If you've ever seen the well-acted, well scripted movie Suicide Kings, that movie had its flaws that needed to be addressed, but it was a decent movie on the whole. The idea behind that movie was that a group of guys found themselves in the situation where they needed to do something that they had no experience with - kidnapping a mobster, tying him to a chair, and then the drama unfolds between a group of guys with internal struggles.

Well, you now have the plot for this movie. Instead of Christopher Walken as the mobster, though, you have John Travolta with a distressing hair line. It would be unfair to John to compare him to Christopher Walken, as the two roles reflect differing attitudes.

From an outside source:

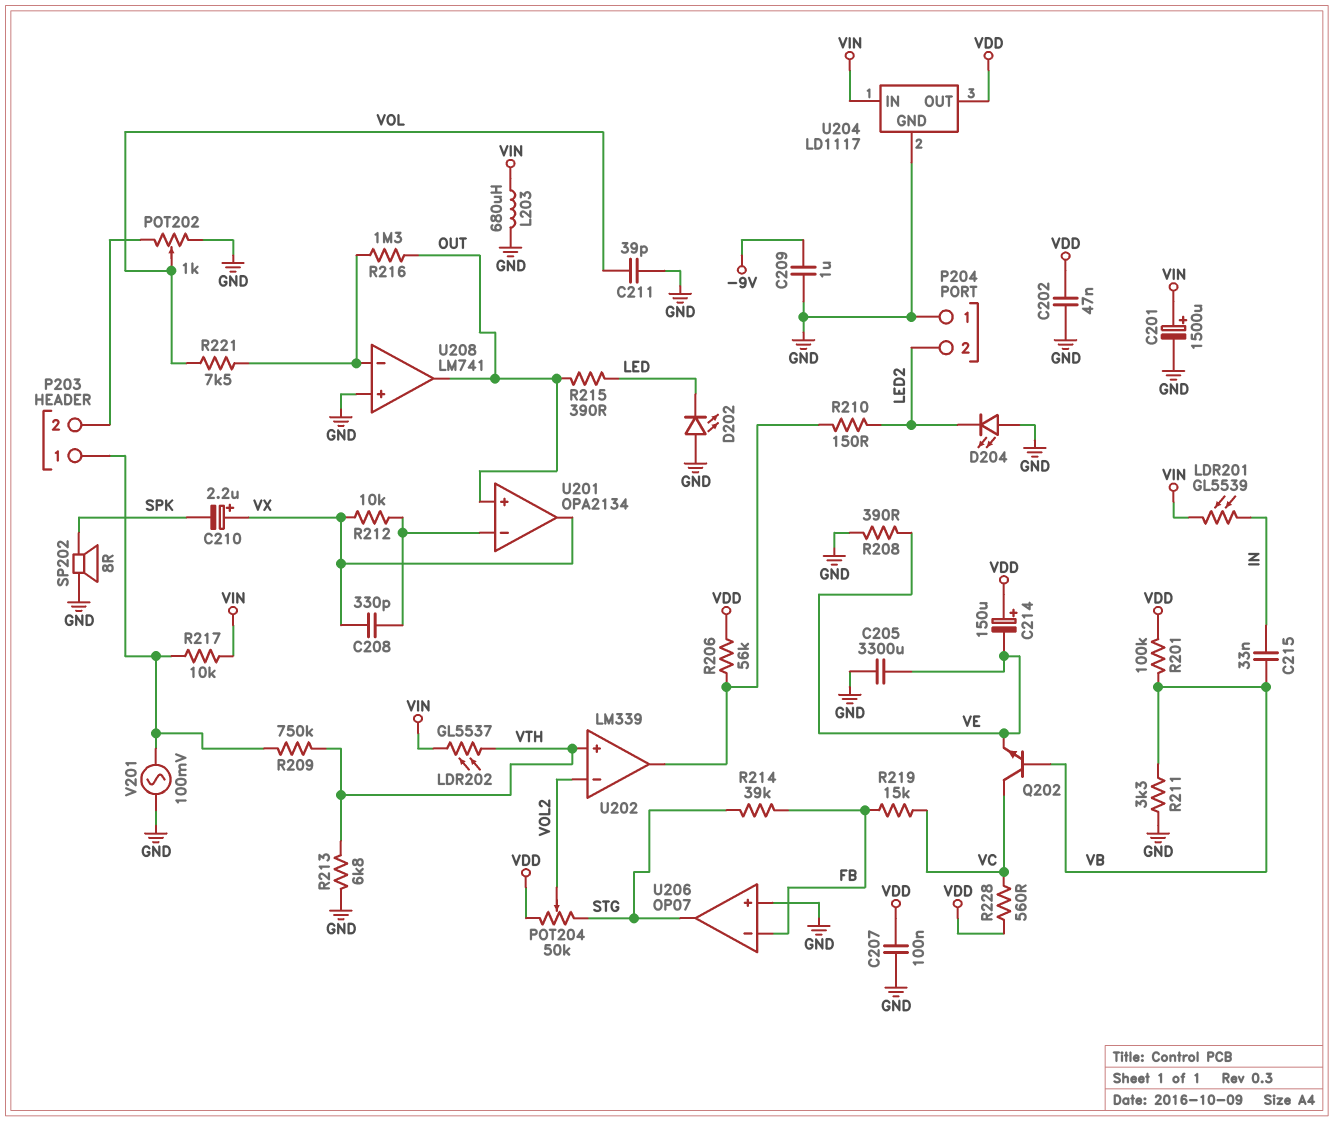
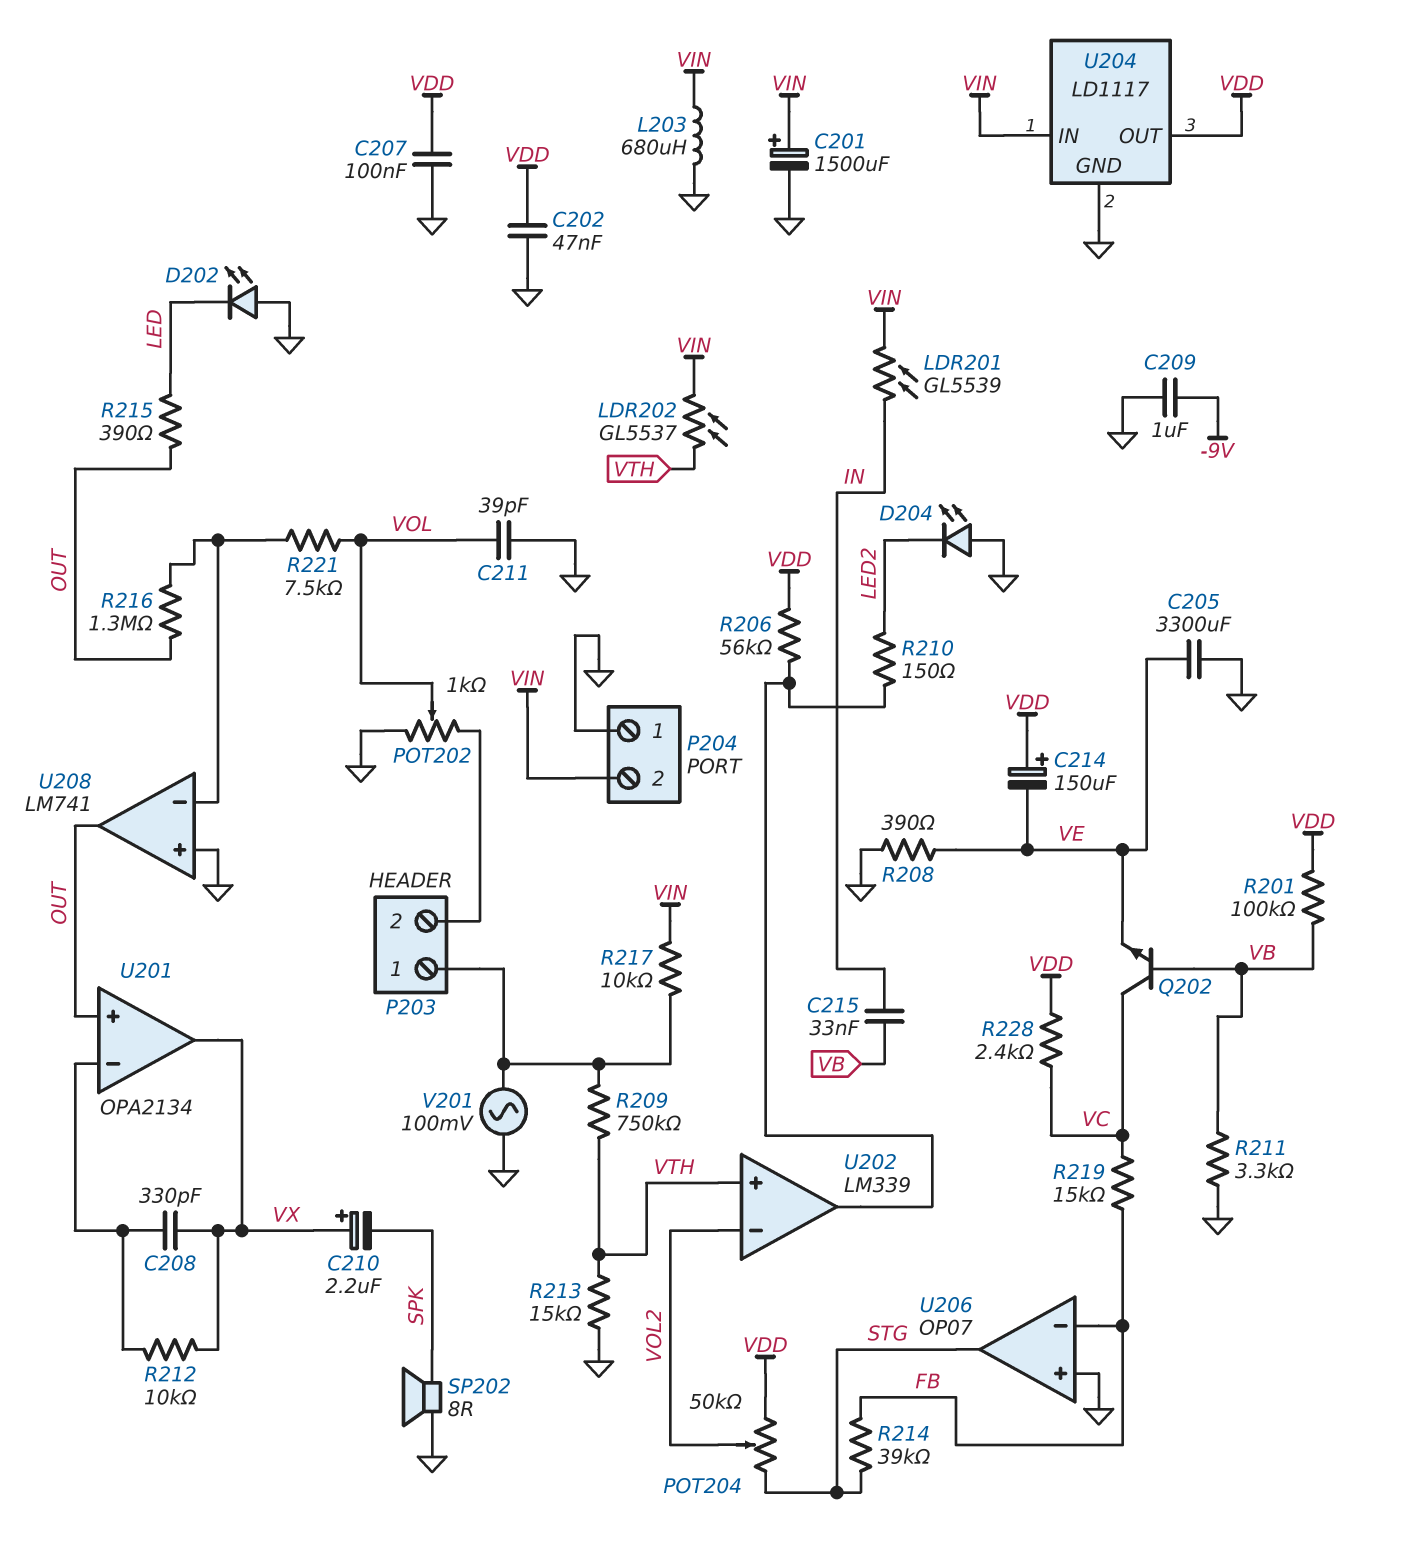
P204 pin 2: LED2 -> VIN
R213: 6.8k (GND, VTH) -> 15k (GND, VTH)
R228: 560 (VC, VDD) -> 2.4k (VC, VDD)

After all, Christopher is an older statesman (even in 1997) and John is just about the right age for a guy who has risen to power and is enjoying the bubble. John doesn't overact in this role as he has done in the past, but whoever decided the bird-hair was a good idea needs to stop working with hair.

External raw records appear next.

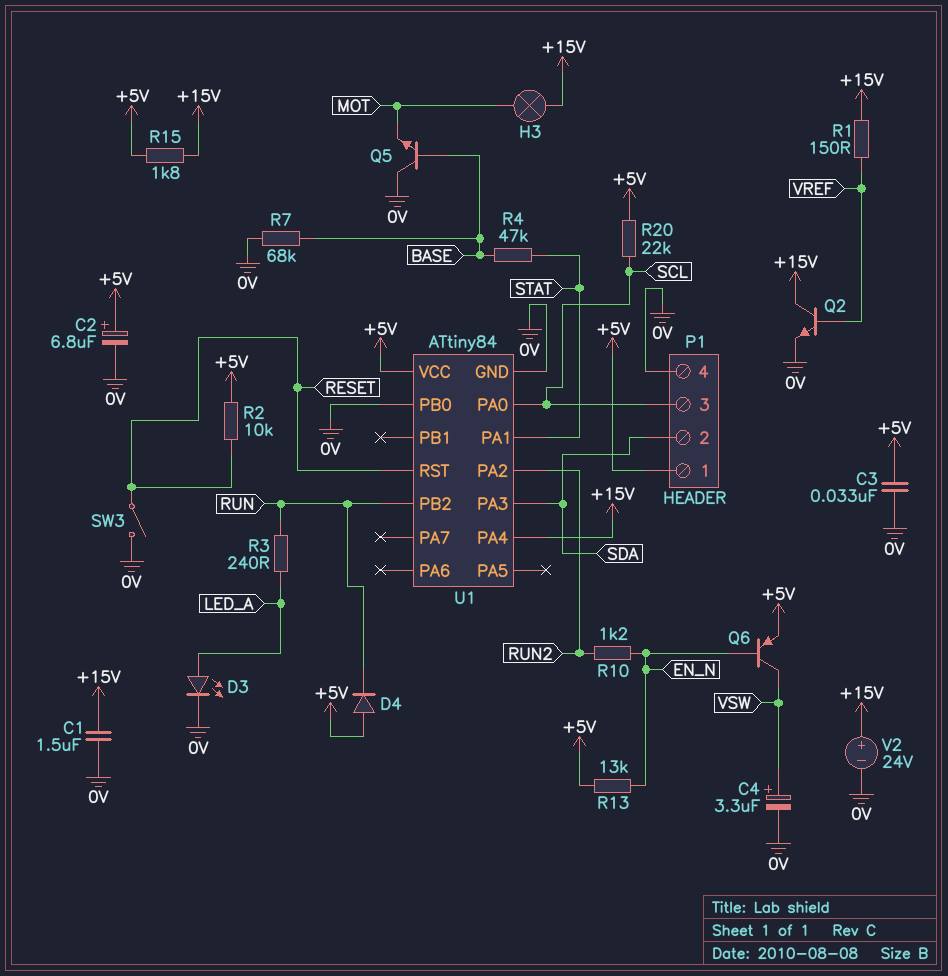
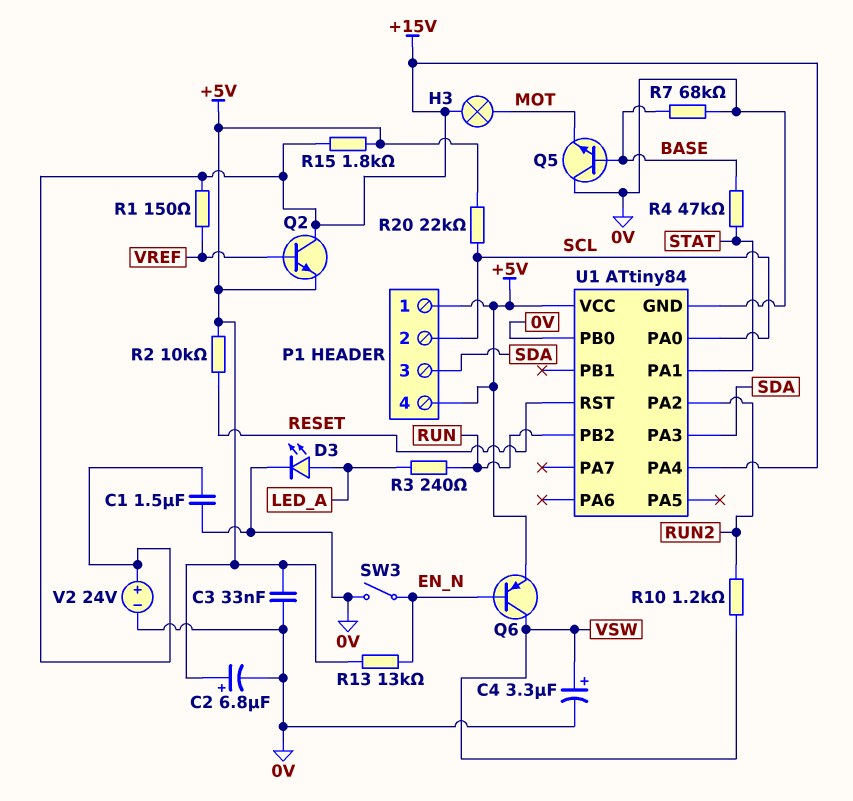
D4: diode (A +5V, K RUN) -> none
P1 pin 2: SDA -> SCL
P1 pin 3: SCL -> SDA
P1 pin 4: 0V -> +5V
Q2: NPN (B VREF, C +15V, E 0V) -> NPN (B VREF, C +15V, E +5V)
R10: 1.2k (EN_N, RUN2) -> 1.2k (RUN2, VSW)
SW3: switch (0V, RESET) -> switch (0V, EN_N)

Michael Pitt leads this group of amatures. He was very good in Funny Games, and I also liked him in Boardwalk Empire. In this movie, he's a crazed, uncontrolled office worker who never really settles on his character. It's hard to settle on a character who is written so poorly, so I can't entirely blame him. He's obsessed with finding out if his girlfreind is cheating on him, he yells orders at everyone all the time, doesn't seem particularly good at his job, and he's generally an unlikable person.

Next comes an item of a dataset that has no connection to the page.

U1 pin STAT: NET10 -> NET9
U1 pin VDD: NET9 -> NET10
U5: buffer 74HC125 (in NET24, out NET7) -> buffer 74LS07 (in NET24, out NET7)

Dan Stevens plays the whiny, soft, and annoying friend from college who gets the group a bunch of money to buy stock in a sure thing that falls through. That money, as you have no doubt guessed, came from Travolta. So, when the sure thing falls through, the group in in his debt - and they have to kidnap someone for Travolta in order to clear the debt. Dan played Matthew on Downton Abbey, and I have seen every episode of that show without having recognized him in this movie. He lost a bunch of weight, has some messed up hair, and generally gets right into his role.

The only other guy I recognize is Jackie Earle Haley. You may remember him as Rorschach from Watchman or the disappointing role of Freddy in the remake of A Nightmare on Elm Street. Well, he plays the smart and sometimes funny henchman who gets things done and takes everything in stride. So, if I were to call back to Suicide Kings again, he replaces Dennis Leary. His role is very one dimensional, and his fills the dimension just fine.

No more red hair, but Rorschach still scares me.
The most upsetting thing about this movie is that it tries to build a twist in a few times, and the twists either don't make sense, aren't interesting, or really don't matter. By the end, I really didn't care about the characters or anything that happened to them because I never got the idea that any of them were worth giving a crap about. Now, I only watched this movie because it got generally favorable reviews from IMDB, Metacritic, and Rotten Tomatoes. I don't know what these people were thinking.

Acting was generally pretty good
Story was very simple
Dialogue was weak
Character development was minute
Direction was weak

Bottom Line: If I were you, I'd go back and watch Suicide Kings instead.